There are two positive integers $m$ and $n$. Let $$f(x)=\int_1^x {(t-a)^{2n}(t-b)^{2m+1}}dt, a\neq b$$ I need to find whether $f(x)$ is maximum/minimum at $x=a,b$.
My Approach: I differentiated $f(x)$ with respect to $x$. $$f'(x)=\frac{d}{dx}{(\int_1^x {(t-a)^{2n}(t-b)^{2m+1}}dt)}$$ By Newton-Leibniz formula, $$f'(x)=\big[(x-1)^{2n}(x-b)^{2m+1}\big]\frac{dx}{dx}-\big[ (1-a)^{2n}(1-b)^{2m+1} \big]\frac{d}{dx}{(1)}$$ Thus, $f'(x)=(x-a)^{2n}(x-b)^{2m+1}$. For critical points, $f'(x)=0$, $$0=(x-a)^{2n}(x-b)^{2m+1}$$ So, $x=a$ and $x=b$ are critical points. $$f''(x)=(x-b)^{2m+1}\frac{d(x-a)^{2n}}{dx}+(x-a)^{2n}\frac{d(x-b)^{2m+1}}{dx}$$ $$f''(x)=\big[ (x-b)^{2m+1}(2n)(x-a)^{2n-1} \big]+\big[ (x-a)^{2n}(2m+1)(x-b)^{2m} \big]$$ From here one can easily deduce that $f''(x)\geq0$. Now, if I put the value of $x=a$ or $x=b$, I'll get $f''(x)=0$ which gives that the function $f(x)$ has inflexion at $x=a$ and $x=b$. So where am I going wrong because the answer given in my book is that $x=b$ is a point of local minimum.

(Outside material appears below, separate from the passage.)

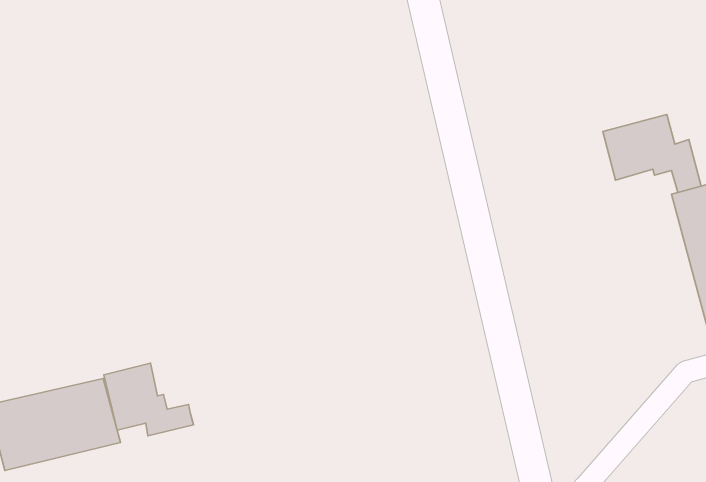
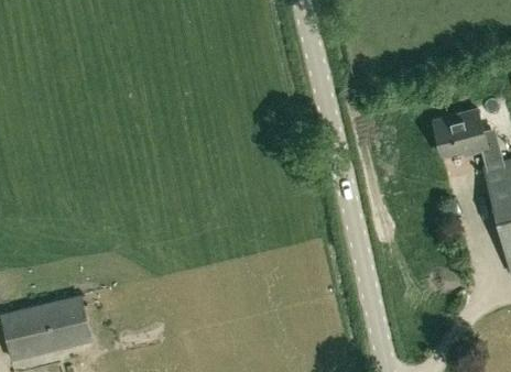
building: [104,363,193,436] -> none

$$f'(x)=(x-a)^{2n}(x-b)^{2m+1}$$ So let $\epsilon>0$, then $$f'(b+\epsilon)=(b-a+\epsilon)^{2n}(\epsilon)^{2m+1}>0.$$ Instead $$f'(b-\epsilon)=(b-a-\epsilon)^{2n}(-\epsilon)^{2m+1}<0.$$ So if you picture it, you'll see $x=b$ is a minimum.